Keduanya terdiam sejenak, sibuk dengan pikiran masing-masing. Suara cekikikan dari meja sebelah, tempat ibu-ibu arisan sedang ngegosip tentang harga emas, seolah menjadi soundtrack kebingungan mereka.

“Aku punya teori, Bud,” kata Parman tiba-tiba, matanya berbinar seperti habis menemukan harta karun. “Mungkin itu berhubungan sama insting purba. Kan dulu nenek moyang kita juga berburu di alam liar, jadi mancing di air deras itu kayak reconnect sama naluri primitif.”

Budi menatap Parman dengan ekspresi flat. “Reconnecting sama naluri primitif? Man, ini bukan lagi survival show di hutan Amazon. Ini mancing, cari ikan buat lauk. Bukan buat pembuktian diri.”

“Ya siapa tahu!” Parman membela diri. “Atau mungkin ikannya di air deras itu lebih sehat, lebih fit, jadi rasanya lebih enak pas digoreng.”

“Kalau ikannya lebih sehat, dia pasti lebih pintar menghindar, Man!” Budi mulai sedikit kesal dengan teori-teori ngawur Parman. “Lagipula, mana ada yang bisa memastikan ikan di air deras itu lebih sehat. Jangan-jangan cuma karena mereka olahraga setiap hari jadi ototnya lebih kuat.”

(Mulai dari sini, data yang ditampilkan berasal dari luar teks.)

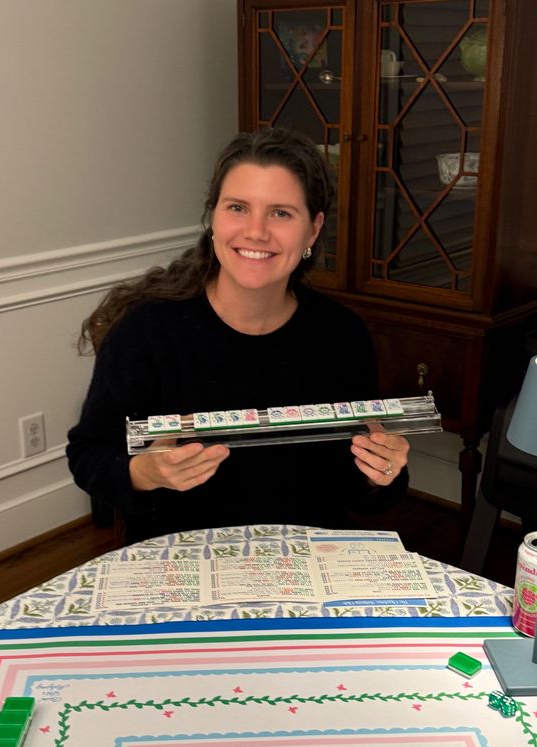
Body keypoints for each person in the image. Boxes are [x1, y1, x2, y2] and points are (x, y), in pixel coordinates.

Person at [67, 127, 409, 543]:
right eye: (237, 208)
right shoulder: (146, 331)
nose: (256, 232)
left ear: (313, 231)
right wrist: (144, 472)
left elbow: (357, 489)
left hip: (307, 556)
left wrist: (382, 473)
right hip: (181, 559)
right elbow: (89, 454)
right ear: (213, 218)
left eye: (281, 213)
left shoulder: (341, 334)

Parman terdiam lagi, mencoba mencari jawaban lain di dasar cangkir kopinya. Budi, yang sudah cukup lama menahan tawa, akhirnya tidak sanggup lagi. Ia meletakkan cangkirnya perlahan, menatap Parman dengan senyum misterius.

“Man,” kata Budi, suaranya pelan dan penuh intrik. “Aku tahu kenapa banyak yang mancing di air deras sekarang.”

Mata Parman langsung melebar. “Kenapa, Bud? Jangan bilang itu gara-gara mitos ikan duyung atau apalah itu.”

Budi menggeleng pelan, senyumnya semakin lebar. “Ini tak lepas dari peribahasa Indonesia, Man.”

“Peribahasa?” Parman mengernyitkan dahi. “Peribahasa apa?”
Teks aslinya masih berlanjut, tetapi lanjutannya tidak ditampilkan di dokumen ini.